### [Excerpt to read]
**********

A bill proposed in the Ohio state House of Representatives would prohibit state and local police from enforcing federal gun regulations.
House Bill 51 would not only remove all reference to “federal firearms laws,” but, within certain enumerated exceptions, declares:
federal acts, laws, executive orders, administrative orders, rules, and regulations shall be considered infringements on the people’s right to keep and bear arms, as guaranteed by the Second Amendment to the United States Constitution and Section 4 of Article I, Ohio Constitution, within the borders of this state.
Along with that clear and concise codification of the right of the people to keep and bear arms and the state and federal constitutional protections thereof, the proposal sets forth a bit of constitutional history in support of its proposed propping up of the Second Amendment:
Acting through the Constitution of the United States, the people of the several states created the federal government to be their agent in the exercise of a few defined powers, while reserving for the state governments the power to legislate on matters concerning the lives, liberties, and properties of citizens in the ordinary course of affairs.
The limitation of the federal government’s power is affirmed under the Tenth Amendment to the United States Constitution, which defines the total scope of federal powers as being those which have been delegated by the people of the several states to the federal government, and all powers not delegated to the federal government in the Constitution of the United States are reserved to the states respectively or the people themselves.
If the federal government assumes powers that the people did not grant it in the Constitution of the United States, its acts are unauthoritative, void, and of no force.
That is some very correct and commendable legislating!
To demonstrate the soundness of this succinct recitation of constitutional history, consider this selection from James Madison’s Virginia Resolution:
That this Assembly doth explicitly and peremptorily declare, that it views the powers of the federal government, as resulting from the compact, to which the states are parties; as limited by the plain sense and intention of the instrument constituting the compact; as no further valid that they are authorized by the grants enumerated in that compact; and that in case of a deliberate, palpable, and dangerous exercise of other powers, not granted by the said compact, the states who are parties thereto, have the right, and are in duty bound, to interpose for arresting the progress of the evil, and for maintaining within their respective limits, the authorities, rights and liberties appertaining to them.
It seems the sponsors of the Ohio legislation are drawing from the best sources of constitutional interpretation.

**********

### [Recorded information]
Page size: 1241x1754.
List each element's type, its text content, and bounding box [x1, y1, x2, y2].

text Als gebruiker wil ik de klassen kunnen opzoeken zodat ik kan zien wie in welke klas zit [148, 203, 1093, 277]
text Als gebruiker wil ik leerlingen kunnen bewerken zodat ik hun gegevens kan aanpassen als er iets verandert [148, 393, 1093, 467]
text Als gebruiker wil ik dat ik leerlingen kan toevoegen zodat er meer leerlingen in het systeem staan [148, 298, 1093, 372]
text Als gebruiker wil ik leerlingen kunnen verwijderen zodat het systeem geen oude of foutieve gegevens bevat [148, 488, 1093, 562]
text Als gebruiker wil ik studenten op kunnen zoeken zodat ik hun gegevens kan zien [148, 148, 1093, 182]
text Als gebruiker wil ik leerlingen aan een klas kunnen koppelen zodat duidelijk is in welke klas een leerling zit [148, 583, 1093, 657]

**********

### [What to do]
[a] List every type of federal measure that the bill's language, as quoted in the article on Ohio House Bill 51, says shall be considered infringements on the right to keep and bear arms.
[b] According to the article on Ohio House Bill 51, what would the bill prohibit state and local police from doing?
[c] According to the bill's text as quoted in the article on Ohio House Bill 51, why would federal acts be void if the federal government assumes certain powers? Answer in one to three sentences.

### [Answers to the tasks]
[a] Acts, laws, executive orders, administrative orders, rules, and regulations.

[b] Enforcing federal gun regulations.

[c] The people of the states created the federal government through the Constitution as their agent for a few defined powers. The Tenth Amendment reserves all undelegated powers to the states or the people. So if the federal government assumes powers the people did not grant it, its acts are unauthoritative, void, and of no force.